17 April 2020: Articles
Splenosis of the Mesoappendix with Acute Appendicitis: A Case Report
Rare coexistence of disease or pathology
Omran Al Dandan AF 1, Ali Hassan BEF 2, Hind S. Alsaif DF 1, Sukaina Altalaq D 3, Anas Al-Othman B 4, Bayan Aljawad B 4, Ghadeer Alhajjaj B 4, Saeed Alshomimi AB 4*DOI: 10.12659/AJCR.921685
Am J Case Rep 2020; 21:e921685
Abstract
BACKGROUND: Splenosis is a benign condition involving the auto-transplantation of splenic tissue at various locations, resulting from splenic injury or splenectomy.

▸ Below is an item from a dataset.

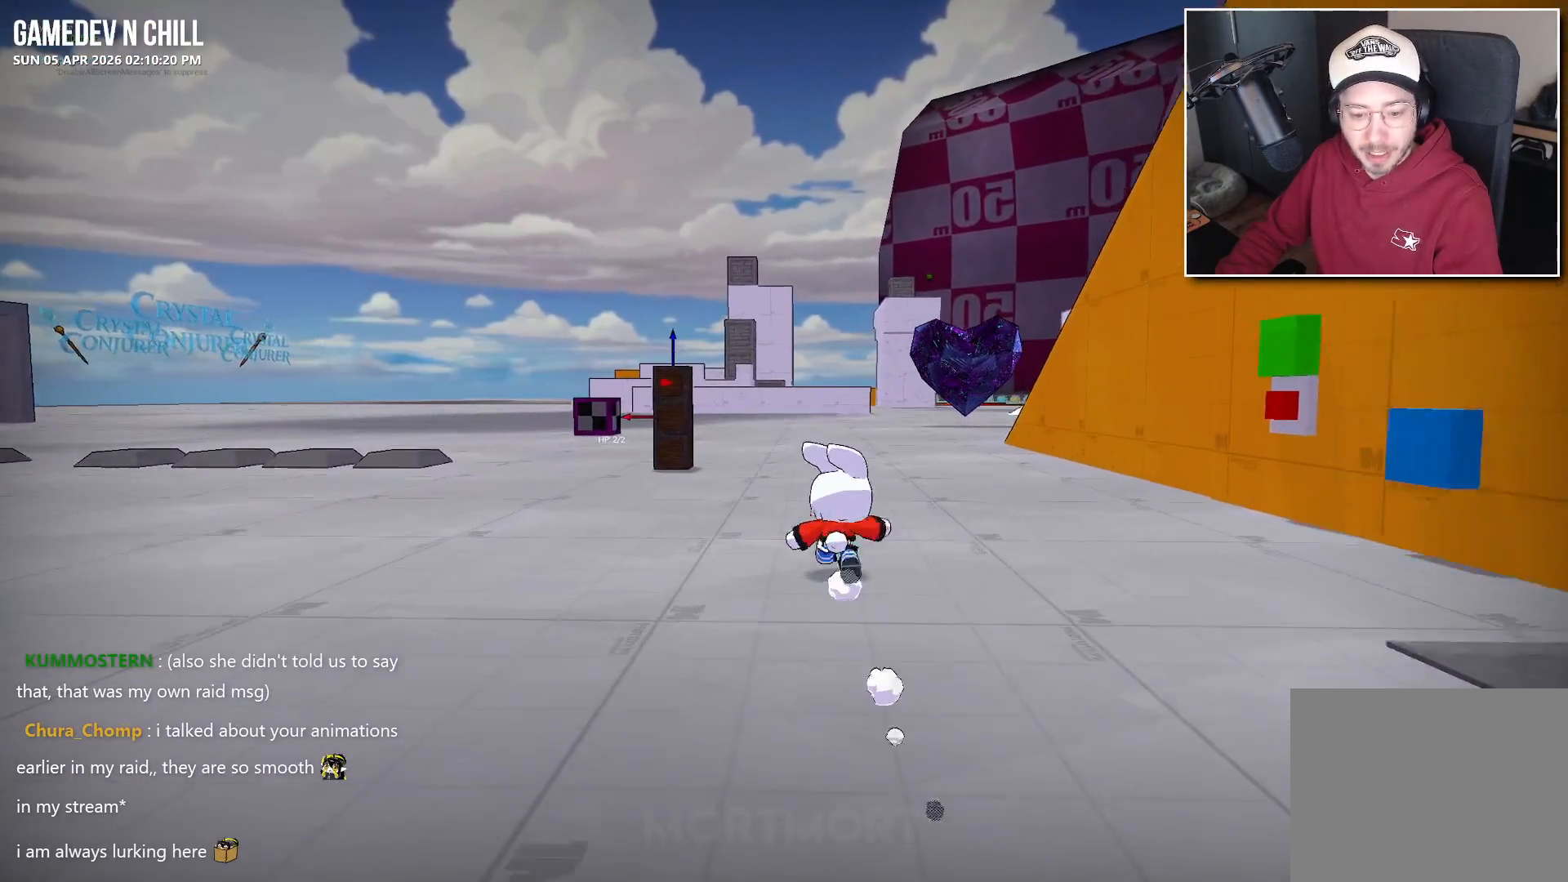
{"buttons": [], "left_stick": "up", "right_stick": "center", "events": [[283, "left_stick", "up"]]}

CASE REPORT: A 40-year-old male, with a history of remote exploratory laparotomy with splenectomy secondary to blunt abdominal trauma, presented with symptoms consistent with acute appendicitis, which was subsequently confirmed by computed tomography scan of the abdomen that further demonstrated the presence of multiple abdominal nodules, one of which was adjacent to the appendix. A laparoscopic appendectomy was then performed along with resection of the nodule located in the mesoappendix, which was confirmed to be a splenic tissue based on histopathological examination.
CONCLUSIONS: Abdominal splenosis is not an uncommon condition in patients with a history of splenic injury. However, the involvement of the mesoappendix, which may or may not contribute to acute inflammation of the appendix, is very rare.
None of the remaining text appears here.